The violent and the unreasonable have some advantages in a conflict as they do not care if others are harmed or if reason survives the battles, but the peaceful and the truthful have other strengths that are harder to recognize. It is often observed that the difference be the so-called left and right in politics is whether they believe that people are by nature good or evil. Until some relatively recent work in sociology and game theory, we have had to rely on anecdote and subjective reasoning to decide this issue. I would also argue that there is much accumulated human wisdom that is embodied in human culture. Rawls' term of comprehensive doctrine refers to a number of different types of cultural traditions, and, to the extent that they are also pragmatic philosophies and ways of living, they are the main carriers of evolved human wisdom as culture. This goes for religious and secular traditions alike.
There is a lot of work that suggests that humans as a species are generally more cooperative than animals and that we have a built in sense of justice that we are predisposed to act on.

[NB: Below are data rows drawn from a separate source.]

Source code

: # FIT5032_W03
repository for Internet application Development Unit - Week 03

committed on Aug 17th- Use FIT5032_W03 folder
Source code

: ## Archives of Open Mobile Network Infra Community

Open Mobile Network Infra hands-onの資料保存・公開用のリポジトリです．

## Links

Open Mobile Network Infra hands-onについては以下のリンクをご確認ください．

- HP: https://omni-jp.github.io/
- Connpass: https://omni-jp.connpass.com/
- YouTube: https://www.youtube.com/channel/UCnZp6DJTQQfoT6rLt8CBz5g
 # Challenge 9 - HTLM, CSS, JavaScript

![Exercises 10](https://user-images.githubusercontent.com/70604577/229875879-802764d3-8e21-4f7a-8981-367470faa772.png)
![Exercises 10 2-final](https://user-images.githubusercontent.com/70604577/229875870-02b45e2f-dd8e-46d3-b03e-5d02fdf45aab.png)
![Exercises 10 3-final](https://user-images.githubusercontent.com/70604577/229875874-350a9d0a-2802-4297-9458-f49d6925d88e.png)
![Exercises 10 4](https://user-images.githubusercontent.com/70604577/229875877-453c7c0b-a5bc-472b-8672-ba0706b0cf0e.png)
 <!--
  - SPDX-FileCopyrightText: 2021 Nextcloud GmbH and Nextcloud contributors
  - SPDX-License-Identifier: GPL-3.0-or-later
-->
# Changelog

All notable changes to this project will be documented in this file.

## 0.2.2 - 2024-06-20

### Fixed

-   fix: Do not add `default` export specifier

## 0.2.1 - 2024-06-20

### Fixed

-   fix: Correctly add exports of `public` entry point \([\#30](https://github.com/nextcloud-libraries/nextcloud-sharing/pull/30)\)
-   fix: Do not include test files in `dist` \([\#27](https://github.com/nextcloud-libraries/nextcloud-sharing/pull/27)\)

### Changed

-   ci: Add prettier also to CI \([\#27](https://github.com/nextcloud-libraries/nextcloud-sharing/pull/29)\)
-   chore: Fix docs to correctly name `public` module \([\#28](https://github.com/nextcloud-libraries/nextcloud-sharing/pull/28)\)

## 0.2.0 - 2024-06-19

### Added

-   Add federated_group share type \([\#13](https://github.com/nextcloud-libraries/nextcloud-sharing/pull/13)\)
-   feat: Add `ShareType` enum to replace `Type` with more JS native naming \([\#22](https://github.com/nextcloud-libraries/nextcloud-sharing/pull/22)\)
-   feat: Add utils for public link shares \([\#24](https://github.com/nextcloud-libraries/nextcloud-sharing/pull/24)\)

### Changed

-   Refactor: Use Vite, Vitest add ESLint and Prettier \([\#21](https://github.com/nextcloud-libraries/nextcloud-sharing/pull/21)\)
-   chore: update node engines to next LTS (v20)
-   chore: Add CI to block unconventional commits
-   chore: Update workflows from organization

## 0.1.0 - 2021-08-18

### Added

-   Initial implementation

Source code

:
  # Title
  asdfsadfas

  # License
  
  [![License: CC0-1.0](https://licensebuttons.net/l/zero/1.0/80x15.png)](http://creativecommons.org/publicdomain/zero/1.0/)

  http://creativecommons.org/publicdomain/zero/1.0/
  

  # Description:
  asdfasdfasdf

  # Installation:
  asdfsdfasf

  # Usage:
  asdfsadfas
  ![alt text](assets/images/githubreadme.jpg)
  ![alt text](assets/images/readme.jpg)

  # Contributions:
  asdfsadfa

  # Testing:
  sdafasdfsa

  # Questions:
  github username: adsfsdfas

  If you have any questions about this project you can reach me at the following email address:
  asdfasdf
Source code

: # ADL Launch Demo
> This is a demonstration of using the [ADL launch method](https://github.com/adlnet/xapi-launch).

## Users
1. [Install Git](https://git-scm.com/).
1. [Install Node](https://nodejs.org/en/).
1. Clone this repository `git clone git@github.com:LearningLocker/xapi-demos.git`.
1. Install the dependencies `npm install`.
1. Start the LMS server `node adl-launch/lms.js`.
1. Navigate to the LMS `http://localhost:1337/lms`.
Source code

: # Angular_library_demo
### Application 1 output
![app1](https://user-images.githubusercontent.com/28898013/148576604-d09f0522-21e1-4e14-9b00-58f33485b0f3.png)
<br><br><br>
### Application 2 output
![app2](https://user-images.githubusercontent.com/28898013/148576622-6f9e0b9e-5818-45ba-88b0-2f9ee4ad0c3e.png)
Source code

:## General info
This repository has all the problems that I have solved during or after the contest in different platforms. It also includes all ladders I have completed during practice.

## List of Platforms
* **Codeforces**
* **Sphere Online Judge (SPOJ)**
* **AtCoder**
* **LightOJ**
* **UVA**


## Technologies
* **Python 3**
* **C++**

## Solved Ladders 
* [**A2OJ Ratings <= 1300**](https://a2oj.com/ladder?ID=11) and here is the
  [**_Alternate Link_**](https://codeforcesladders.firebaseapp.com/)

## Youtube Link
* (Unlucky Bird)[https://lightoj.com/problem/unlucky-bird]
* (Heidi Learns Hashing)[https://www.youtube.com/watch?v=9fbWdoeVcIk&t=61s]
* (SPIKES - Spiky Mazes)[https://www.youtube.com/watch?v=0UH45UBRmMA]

The work in game theory is suggestive of how evolution might select for altruistic traits because cooperating groups are much better at building shared wealth, and group selection can explain how these traits can survive and increase in populations. Is it not reasonable to assume that similar selection processes would be engaged within and between social groups? Over time more cooperative cultures would be advantaged in terms of shared wealth building and survival over ruthless, uncooperative and unreasonable cultures.

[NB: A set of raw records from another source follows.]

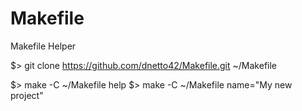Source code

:# Makefile
Makefile Helper

$> git clone https://github.com/dnetto42/Makefile.git ~/Makefile

$> make -C ~/Makefile help
$> make -C ~/Makefile name="My new project"

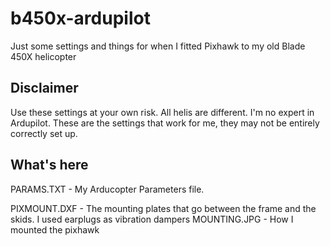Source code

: # b450x-ardupilot
Just some settings and things for when I fitted Pixhawk to my old Blade 450X helicopter

## Disclaimer ##
Use these settings at your own risk.  All helis are different.  I'm no expert in Ardupilot.  These are the settings that work for me, they may not be entirely correctly set up.

## What's here ##

PARAMS.TXT - My Arducopter Parameters file.

PIXMOUNT.DXF - The mounting plates that go between the frame and the skids.  I used earplugs as vibration dampers
MOUNTING.JPG - How I mounted the pixhawk
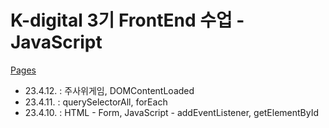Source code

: # K-digital 3기 FrontEnd 수업 - JavaScript

[Pages](https://mnmn092631.github.io/K-digital-2023-3-JS/)

- 23.4.12. : 주사위게임, DOMContentLoaded
- 23.4.11. : querySelectorAll, forEach
- 23.4.10. : HTML - Form, JavaScript - addEventListener, getElementById
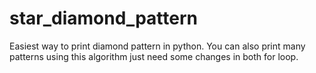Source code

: # star_diamond_pattern
Easiest way to print diamond pattern in python. You can also print many patterns using this algorithm just need some changes in both for loop.
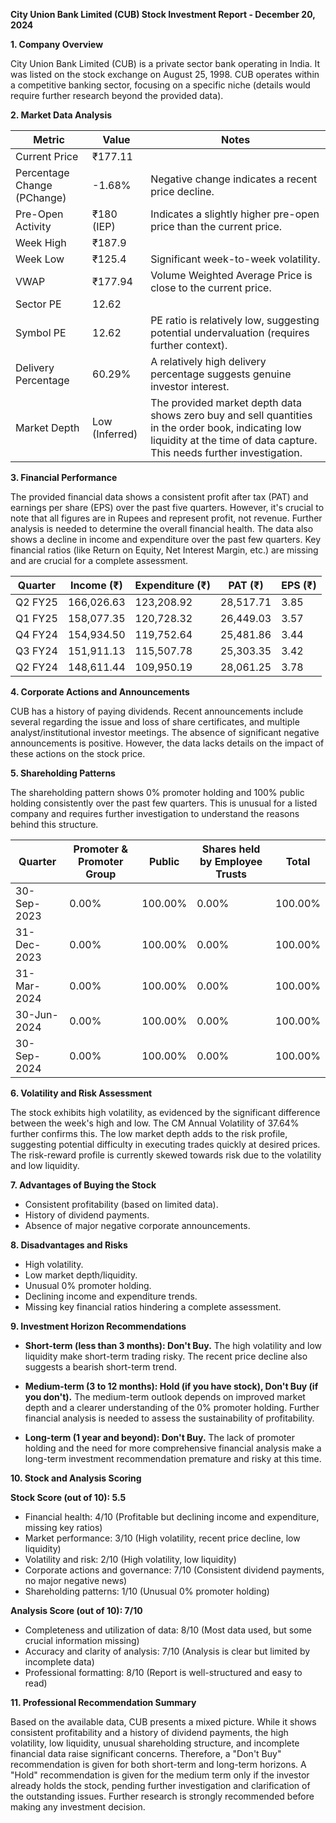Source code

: **City Union Bank Limited (CUB) Stock Investment Report - December 20, 2024**

**1. Company Overview**

City Union Bank Limited (CUB) is a private sector bank operating in India.  It was listed on the stock exchange on August 25, 1998.  CUB operates within a competitive banking sector, focusing on a specific niche (details would require further research beyond the provided data).

**2. Market Data Analysis**

| Metric                     | Value          | Notes                                                                 |
|-----------------------------|-----------------|-------------------------------------------------------------------------|
| Current Price               | ₹177.11        |                                                                         |
| Percentage Change (PChange) | -1.68%         | Negative change indicates a recent price decline.                       |
| Pre-Open Activity          | ₹180 (IEP)     | Indicates a slightly higher pre-open price than the current price.     |
| Week High                    | ₹187.9         |                                                                         |
| Week Low                     | ₹125.4         | Significant week-to-week volatility.                                   |
| VWAP                        | ₹177.94        | Volume Weighted Average Price is close to the current price.            |
| Sector PE                   | 12.62          |                                                                         |
| Symbol PE                   | 12.62          |  PE ratio is relatively low, suggesting potential undervaluation (requires further context). |
| Delivery Percentage         | 60.29%         |  A relatively high delivery percentage suggests genuine investor interest. |
| Market Depth                | Low (Inferred) | The provided market depth data shows zero buy and sell quantities in the order book, indicating low liquidity at the time of data capture. This needs further investigation. |


**3. Financial Performance**

The provided financial data shows a consistent profit after tax (PAT) and earnings per share (EPS) over the past five quarters. However, it's crucial to note that all figures are in Rupees and represent profit, not revenue.  Further analysis is needed to determine the overall financial health.  The data also shows a decline in income and expenditure over the past few quarters.  Key financial ratios (like Return on Equity, Net Interest Margin, etc.) are missing and are crucial for a complete assessment.

| Quarter      | Income (₹)      | Expenditure (₹) | PAT (₹)          | EPS (₹)          |
|--------------|-----------------|-----------------|-----------------|-----------------|
| Q2 FY25      | 166,026.63      | 123,208.92      | 28,517.71       | 3.85             |
| Q1 FY25      | 158,077.35      | 120,728.32      | 26,449.03       | 3.57             |
| Q4 FY24      | 154,934.50      | 119,752.64      | 25,481.86       | 3.44             |
| Q3 FY24      | 151,911.13      | 115,507.78      | 25,303.35       | 3.42             |
| Q2 FY24      | 148,611.44      | 109,950.19      | 28,061.25       | 3.78             |


**4. Corporate Actions and Announcements**

CUB has a history of paying dividends.  Recent announcements include several regarding the issue and loss of share certificates, and multiple analyst/institutional investor meetings.  The absence of significant negative announcements is positive.  However, the data lacks details on the impact of these actions on the stock price.

**5. Shareholding Patterns**

The shareholding pattern shows 0% promoter holding and 100% public holding consistently over the past few quarters. This is unusual for a listed company and requires further investigation to understand the reasons behind this structure.

| Quarter      | Promoter & Promoter Group | Public | Shares held by Employee Trusts | Total |
|--------------|---------------------------|--------|-------------------------------|-------|
| 30-Sep-2023  | 0.00%                       | 100.00%| 0.00%                          | 100.00%|
| 31-Dec-2023  | 0.00%                       | 100.00%| 0.00%                          | 100.00%|
| 31-Mar-2024  | 0.00%                       | 100.00%| 0.00%                          | 100.00%|
| 30-Jun-2024  | 0.00%                       | 100.00%| 0.00%                          | 100.00%|
| 30-Sep-2024  | 0.00%                       | 100.00%| 0.00%                          | 100.00%|


**6. Volatility and Risk Assessment**

The stock exhibits high volatility, as evidenced by the significant difference between the week's high and low.  The CM Annual Volatility of 37.64% further confirms this.  The low market depth adds to the risk profile, suggesting potential difficulty in executing trades quickly at desired prices.  The risk-reward profile is currently skewed towards risk due to the volatility and low liquidity.

**7. Advantages of Buying the Stock**

* Consistent profitability (based on limited data).
* History of dividend payments.
* Absence of major negative corporate announcements.

**8. Disadvantages and Risks**

* High volatility.
* Low market depth/liquidity.
* Unusual 0% promoter holding.
* Declining income and expenditure trends.
* Missing key financial ratios hindering a complete assessment.


**9. Investment Horizon Recommendations**

* **Short-term (less than 3 months): Don't Buy.** The high volatility and low liquidity make short-term trading risky.  The recent price decline also suggests a bearish short-term trend.

* **Medium-term (3 to 12 months): Hold (if you have stock), Don't Buy (if you don't).**  The medium-term outlook depends on improved market depth and a clearer understanding of the 0% promoter holding.  Further financial analysis is needed to assess the sustainability of profitability.

* **Long-term (1 year and beyond): Don't Buy.**  The lack of promoter holding and the need for more comprehensive financial analysis make a long-term investment recommendation premature and risky at this time.


**10. Stock and Analysis Scoring**

**Stock Score (out of 10): 5.5**

* Financial health: 4/10 (Profitable but declining income and expenditure, missing key ratios)
* Market performance: 3/10 (High volatility, recent price decline, low liquidity)
* Volatility and risk: 2/10 (High volatility, low liquidity)
* Corporate actions and governance: 7/10 (Consistent dividend payments, no major negative news)
* Shareholding patterns: 1/10 (Unusual 0% promoter holding)

**Analysis Score (out of 10): 7/10**

* Completeness and utilization of data: 8/10 (Most data used, but some crucial information missing)
* Accuracy and clarity of analysis: 7/10 (Analysis is clear but limited by incomplete data)
* Professional formatting: 8/10 (Report is well-structured and easy to read)


**11. Professional Recommendation Summary**

Based on the available data, CUB presents a mixed picture. While it shows consistent profitability and a history of dividend payments, the high volatility, low liquidity, unusual shareholding structure, and incomplete financial data raise significant concerns.  Therefore, a "Don't Buy" recommendation is given for both short-term and long-term horizons.  A "Hold" recommendation is given for the medium term only if the investor already holds the stock, pending further investigation and clarification of the outstanding issues.  Further research is strongly recommended before making any investment decision.
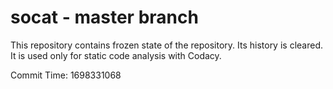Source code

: # socat - master branch

This repository contains frozen state of the repository.
Its history is cleared. It is used only for static code
analysis with Codacy.

Commit Time: 1698331068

The deeper goal of this entire project, taking the form of book writing but more importantly a call to action and invitation to join in unconventional leadership and design of new social form, is to call into question the reasonableness of the liberal project. Both sides claim this mantle of reason when it suits them, even as they use it as a cloak for corruption and violence. In my long career as a systems engineer, I have noticed the it is rare that sufficient attention is paid to error and failure. When corruption is so common in our political systems that we often cannot tell the difference between truth and satire, then all calls to be reasonable must be suspect.

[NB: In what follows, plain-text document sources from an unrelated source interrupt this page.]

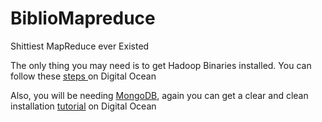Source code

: # BiblioMapreduce
Shittiest MapReduce ever Existed

The only thing you may need is to get Hadoop Binaries installed.
You can follow these [steps ](https://www.digitalocean.com/community/tutorials/how-to-install-hadoop-in-stand-alone-mode-on-ubuntu-18-04) on Digital Ocean

Also, you will be needing [MongoDB](https://www.mongo.db), again you can get a clear and clean installation [tutorial](https://www.digitalocean.com/community/tutorials/how-to-install-mongodb-on-ubuntu-18-04) on Digital Ocean
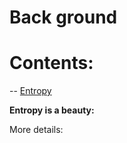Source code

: # Back ground
# Contents: 

-- [Entropy](#Entropy)













<a name="Entropy"></a>
**Entropy is a beauty:**

  More details: 
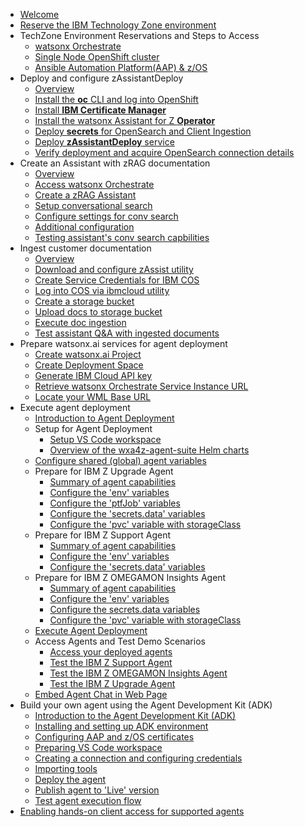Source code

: * [Welcome](index.md)
* [Reserve the IBM Technology Zone environment](TechZoneEnvironment.md)
* TechZone Environment Reservations and Steps to Access
    * [watsonx Orchestrate](techzone/orchestrate.md)
    * [Single Node OpenShift cluster](techzone/sno.md)
    * [Ansible Automation Platform(AAP) & z/OS](techzone/aap-zos.md)
* Deploy and configure zAssistantDeploy
    * [Overview](zAssistantDeploy/Overview.md)
    * [Install the **oc** CLI and log into OpenShift](zAssistantDeploy/install-oc-utility.md)
    * [Install **IBM Certificate Manager**](zAssistantDeploy/install-cert-manager.md)
    * [Install the watsonx Assistant for Z **Operator**](zAssistantDeploy/install-wxa4z-operator.md)
    * [Deploy **secrets** for OpenSearch and Client Ingestion](zAssistantDeploy/deploy-secrets.md)
    * [Deploy **zAssistantDeploy** service](zAssistantDeploy/deploy-zAssistantDeploy.md)
    * [Verify deployment and acquire OpenSearch connection details](zAssistantDeploy/verify-deployment.md)
* Create an Assistant with zRAG documentation
    * [Overview](zRAG-Assistant/Overview.md)
    * [Access watsonx Orchestrate](zRAG-Assistant/access-wxo.md)
    * [Create a zRAG Assistant](zRAG-Assistant/create-assistant.md)
    * [Setup conversational search](zRAG-Assistant/setup-conv-search.md)
    * [Configure settings for conv search](zRAG-Assistant/configure-settings.md)
    * [Additional configuration](zRAG-Assistant/additional-config.md)
    * [Testing assistant's conv search capbilities](zRAG-Assistant/testing-conv-search.md)
* Ingest customer documentation
    * [Overview](ingest/Overview.md)
    * [Download and configure zAssist utility](ingest/download-zassist.md)
    * [Create Service Credentials for IBM COS](ingest/cos-service-credentials.md)
    * [Log into COS via ibmcloud utility](ingest/ibmcloud-utility.md)
    * [Create a storage bucket](ingest/create-storage-bucket.md)
    * [Upload docs to storage bucket](ingest/upload-docs.md)
    * [Execute doc ingestion](ingest/execute-ingestion.md)
    * [Test assistant Q&A with ingested documents](ingest/test-q&a.md)
* Prepare watsonx.ai services for agent deployment
    * [Create watsonx.ai Project](watsonx-ai/project.md)
    * [Create Deployment Space](watsonx-ai/deployment-space.md)
    * [Generate IBM Cloud API key](watsonx-ai/api-key.md)
    * [Retrieve watsonx Orchestrate Service Instance URL](watsonx-ai/service-instance-url.md)
    * [Locate your WML Base URL](watsonx-ai/wml-base-url.md)
* Execute agent deployment 
    * [Introduction to Agent Deployment](agentdeploy/Overview.md)
    * Setup for Agent Deployment
        * [Setup VS Code workspace](agentdeploy/setup.md)
        * [Overview of the wxa4z-agent-suite Helm charts](agentdeploy/wxa4z-agent-suite.md)
    * [Configure shared (global) agent variables](agentdeploy/configure-shared-variables.md)
    * Prepare for IBM Z Upgrade Agent
        * [Summary of agent capabilities](agentdeploy/upgrade-agent/overview.md)
        * [Configure the 'env' variables](agentdeploy/upgrade-agent/env.md)
        * [Configure the 'ptfJob' variables](agentdeploy/upgrade-agent/ptfJob.md)
        * [Configure the 'secrets.data' variables](agentdeploy/upgrade-agent/secrets-data.md)
        * [Configure the 'pvc' variable with storageClass](agentdeploy/upgrade-agent/pvc.md)
    * Prepare for IBM Z Support Agent
        * [Summary of agent capabilities](agentdeploy/support-agent/overview.md)
        * [Configure the 'env' variables](agentdeploy/support-agent/env.md)
        * [Configure the 'secrets.data' variables](agentdeploy/support-agent/secrets-data.md)
    * Prepare for IBM Z OMEGAMON Insights Agent
        * [Summary of agent capabilities](agentdeploy/omegamon-agent/overview.md)
        * [Configure the 'env' variables](agentdeploy/omegamon-agent/env.md)
        * [Configure the secrets.data variables](agentdeploy/omegamon-agent/secrets-data.md)
        * [Configure the 'pvc' variable with storageClass](agentdeploy/omegamon-agent/pvc.md)
    * [Execute Agent Deployment](agentdeploy/execute-deploy.md)
    * Access Agents and Test Demo Scenarios
        * [Access your deployed agents](agentdeploy/demo-scenarios/access-agents.md)
        * [Test the IBM Z Support Agent](agentdeploy/demo-scenarios/support-agent.md)
        * [Test the IBM Z OMEGAMON Insights Agent](agentdeploy/demo-scenarios/omegamon-agent.md)
        * [Test the IBM Z Upgrade Agent](agentdeploy/demo-scenarios/upgrade-agent.md)
    * [Embed Agent Chat in Web Page](agentdeploy/embed.md)
* Build your own agent using the Agent Development Kit (ADK)
    * [Introduction to the Agent Development Kit (ADK)](adk/intro.md)
    * [Installing and setting up ADK environment](adk/setup.md)
    * [Configuring AAP and z/OS certificates](adk/config-aap.md)
    * [Preparing VS Code workspace](adk/prepare-vscode.md)
    * [Creating a connection and configuring credentials](adk/connections.md)
    * [Importing tools](adk/tools.md)
    * [Deploy the agent](adk/deploy.md)
    * [Publish agent to 'Live' version](adk/publish.md)
    * [Test agent execution flow](adk/testing.md)
* [Enabling hands-on client access for supported agents](./hands-on/handson.md)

When the laws are enforced with vengence on the weak while the powerful remain unpunnished, and the law itself is twisted into a tool of oppression and we find that what any reasonable person would call corrupt is perfectly legal as long as you are careful to avoid a few well placed legal traps, how can we expect any citizen to respect the law except out of fear of the potential of arbitrary punnishment? We also note the strong potential that these traps are more often used as a tool of blackmail than of justice, and that prosecutions for corruption are often just another aspect of that systemic corruption. Architects of legal systems need to go beyond the reasonableness called for by political philosophers like Rawls and take into account from the outset the possibility of error, failure and parasitism.
The Middle Way
We are not arguing that people are universally good, but neither are they universally bad. In any polarity, both extremes are related through a deeper concept. People can be and often are reasonable just as they are predisposed to be good. On the other hand, just because a doctrine declares itself to be good and reasonable does not mean those declarations are to be trusted. By their fruits you will know them.
The idea of scarcity is complemetary to the myth of progress. Actual scarcity is a tool to create fear and to control the many in pyramidal power structures. Between scarcity and abundance are the limitations of the actual. Between the ideal and the real, the mind and the body are physical symbols and the processes of semiosis.